Even though it seems clear in hindsight that Colangelo was probably not the man behind the accounts, there was a great deal of sensitive information just floating around the internet as a result of their existence, which falls on him. That he was able to get another interview for a job of this stature is a testament to something — whether it's nepotism, a lack of creativity, or a favor for a powerful friend is up for someone else to determine.

One bit of Philadelphia-centric intrigue is Colangelo's ability to get consideration for this sort of job before former GM Sam Hinkie, who set Colangelo and Co. up with the assets (and franchise player) they have since lit on fire. Hinkie's aversion to playing the political side of the GM job, e.g. building relationships with agents, executives, and even media members, has been cited as one of the primary reasons (beyond the distaste for the drastic tanking) he won't be taken seriously as a lead exec candidate. But it's hard to square the "relationships" and trust critique mattering for him so much, and not for a guy who burned through any semblance of trust the public could have in him.

That aforementioned franchise player, Joel Embiid, has gone out of his way to fire strays at Colangelo since his departure, citing an improved relationship with GM Elton Brand as a feature of the new front office. 

“One thing with that this year is I’ve always tried to make them understand me,” Embiid said on media day before the 2019-20 season began. “They do understand me, especially Elton, because they have created that relationship with me where we can trust each other. With the past GM, it wasn’t all that, but this summer, I try to make them understand that we have to stay consistent.”

And in discussing Markelle Fultz's struggles in the fall of 2018, Embiid said publicly that "previous management" did not do right by Philadelphia's young guard.

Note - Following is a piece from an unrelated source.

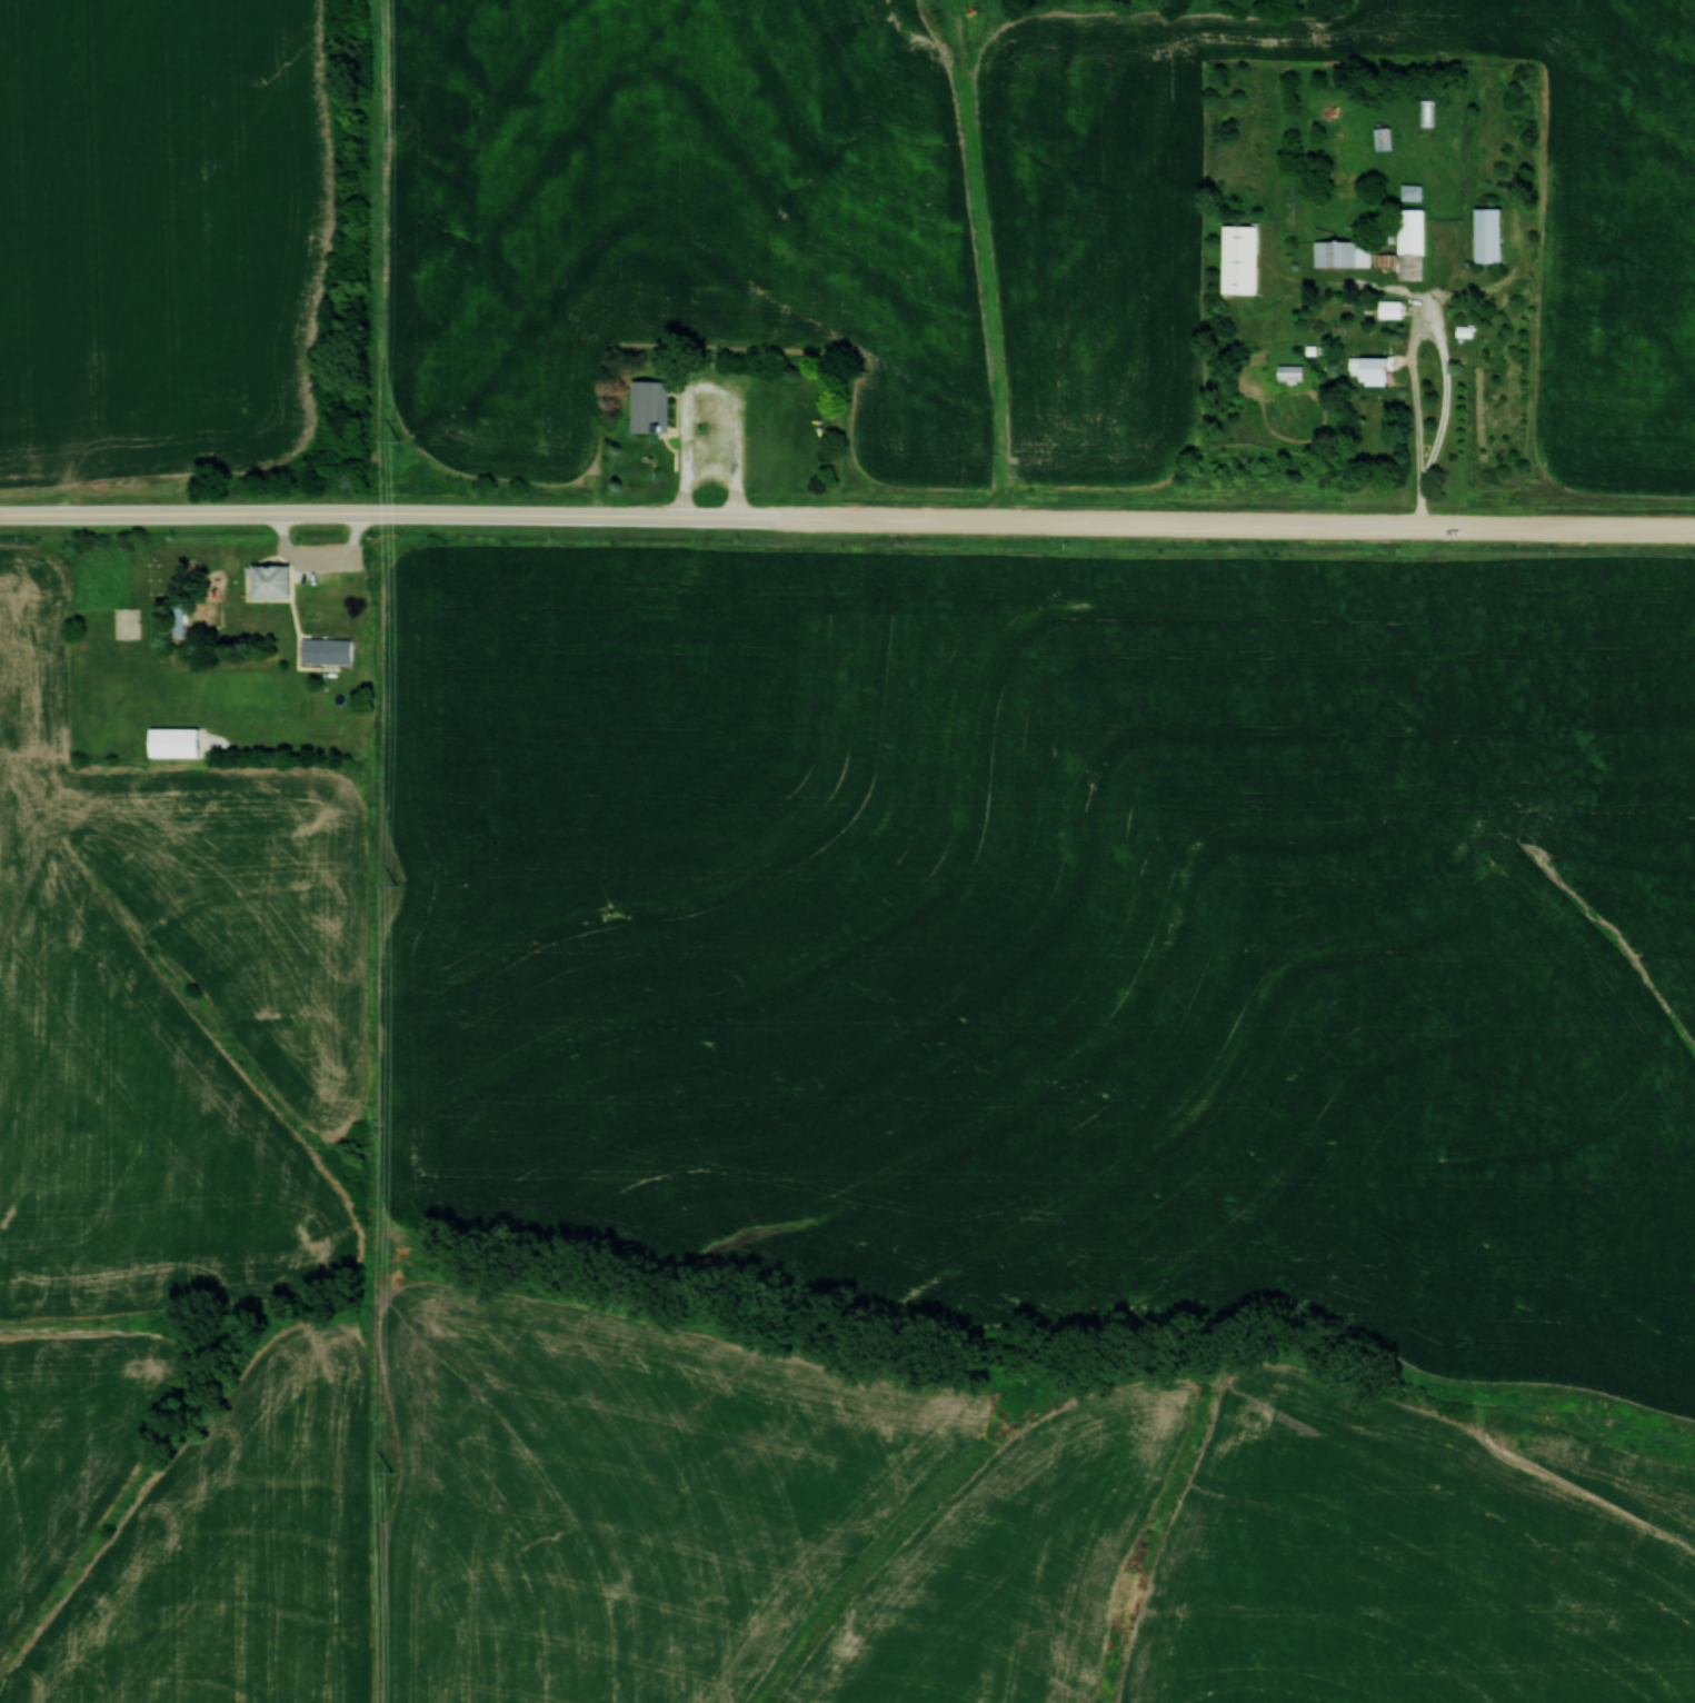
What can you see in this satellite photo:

"It's a tough situation," Embiid said. "Last year I said that I felt like a lot of people didn't have his back, and that was with the previous management. But I feel like everyone has been trying to do their job helping, and I don't even know what's the problem."

So setting aside the mixed track record from a player personnel perspective, misreads in trades and free agency, and a burner account fiasco, you also have the franchise player of the last team you ran publicly disparaging you long after you've left town. 

There's a lot for the Bulls to consider.

A potential silver lining to all of this? If Colangelo somehow ends up being hired by the Bulls, the working relationship the Sixers will have with that front office should be pretty good. Perhaps we'll get to see what it would be like to have Colangelo and Brand on opposite sides of the negotiating table.